Thursday 5 January 2006, 2:45 pm
Keywords: Christian Topics , News Articles

by Rabbi Marc Gellman

The Barna Group (barna.org), a consulting and religious research firm in Ventura, Calif., discovered these trends in their research into particularly Christian religious life in America in the past year:

1. Pathetic prayer. Churches are more concerned with programming than with prayer. Most church attendees say that they do not experience the presence of God in the service and fewer than one out of 10 spent any time worshipping God outside of their church service.

2. The continuing demise of the black church. Using the measures of church attendance, Bible knowledge, the priority of faith in a person's life, and the reliance on the religious community for support and relationships, Barna concludes that things are not looking good for black churches. Barna surprisingly concludes that the main reason for this decline is the increasing wealth of the black community.

3. The energizing of the evangelicals. Although only 7 percent of adults are evangelicals, their voice is the loudest and their energy, charity, Bible study, and prayer life is the greatest. In the aftermath of Hurricane Katrina, it was the evangelical volunteers who came in the greatest numbers and stayed for the longest time.

4. Biblical illiteracy. The Barna Group has discovered that most Christians (and I would add most Jews) are in increasing numbers biblically illiterate.
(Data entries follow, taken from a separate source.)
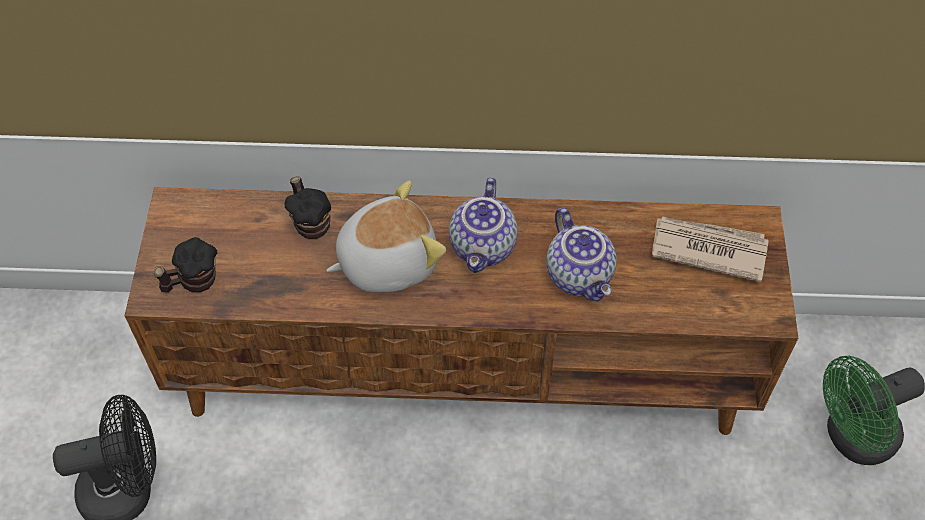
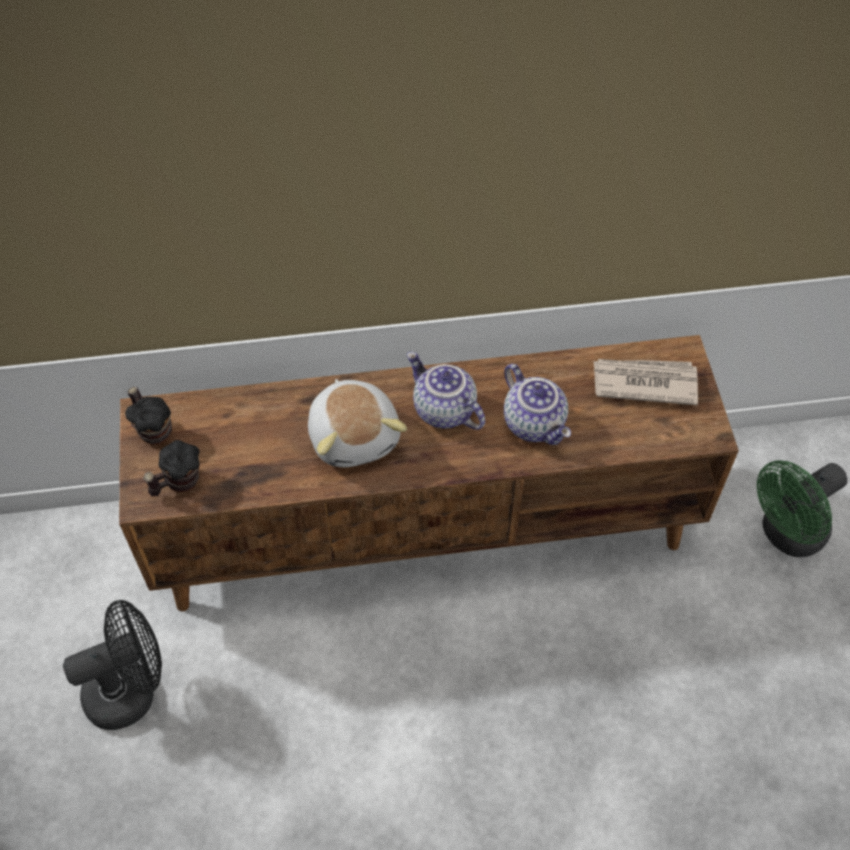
camera: 10 degrees left, 0 degrees up
(310, 222) = (277, 411): mug -> mug (153, 428)
(386, 260) = (355, 435): plush toy -> plush toy turned 105 degrees clockwise
(484, 247) = (443, 410): teapot -> teapot turned 135 degrees clockwise

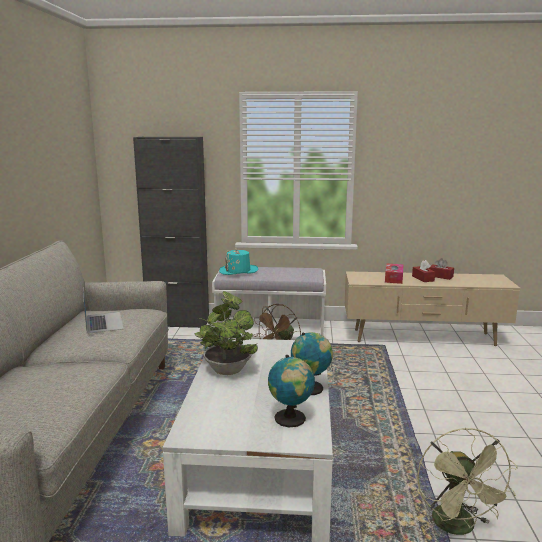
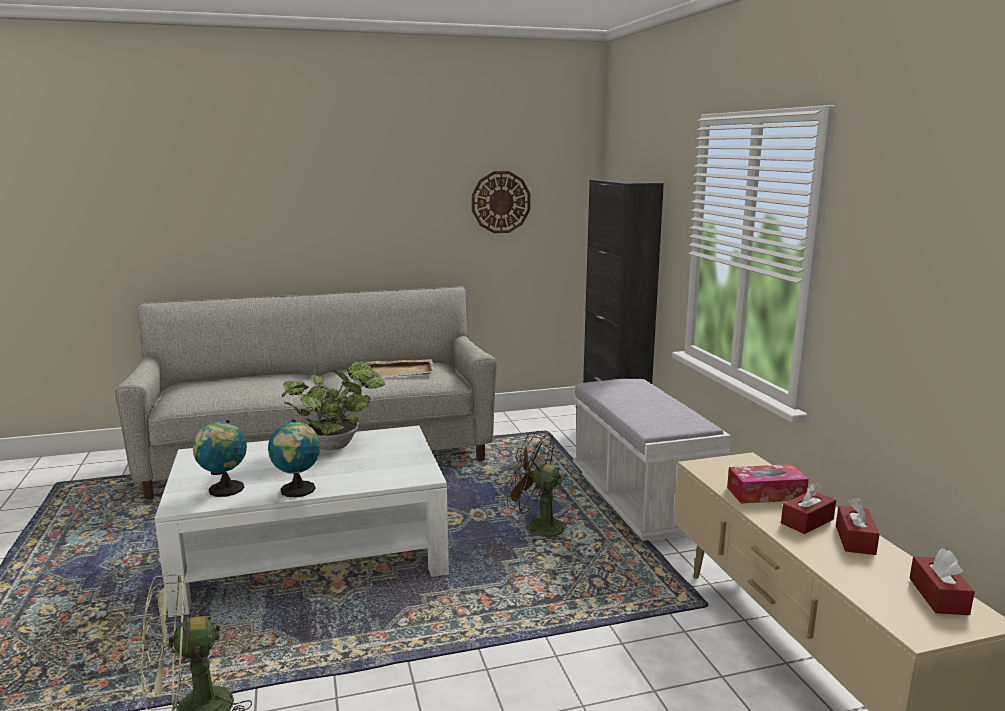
camera: 70 degrees right, 0 degrees up
(58, 161) = (500, 202): none -> wall clock
(103, 322) = (397, 371): laptop -> beige tray
(238, 271) = (620, 386): turquoise hat -> none
(483, 277) = (938, 596): none -> red tissue box

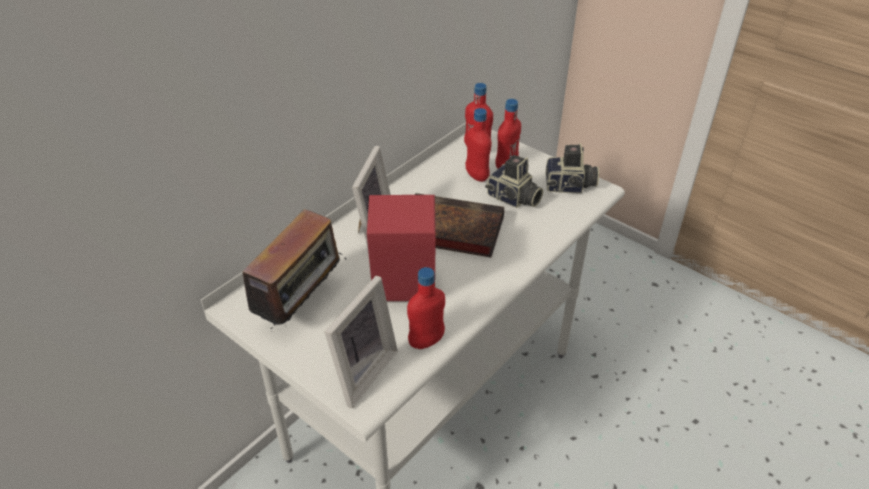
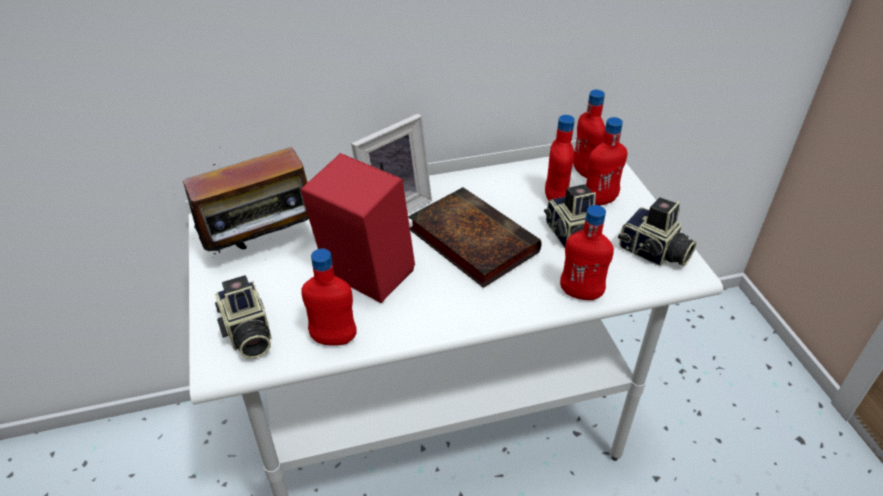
camera: 35 degrees right, 0 degrees up
(360, 371) = (247, 334): picture frame -> camera
(552, 232) = (580, 293): none -> red bottle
Churches have demoted and de-emphasized Bible study. The Sunday-TV preachers I regularly monitor for good jokes use biblical verses as mere decorations for their psycho-babble sermons, not the driving reason for their sermons. Most of the baby rabbis I mentor still preach sermons (if they preach at all) that sound more like Dr. Phil than Rabbi Phil.

5. Revolutionaries. Barna labels as “Christian revolutionaries” the more than 20 million people who are pursuing their Christian faith outside the box. They meet in homes or at work. These revolutionaries, as Barna labels them, are really passionate Christians who have no patience for the moribund bureaucracy of organized church life.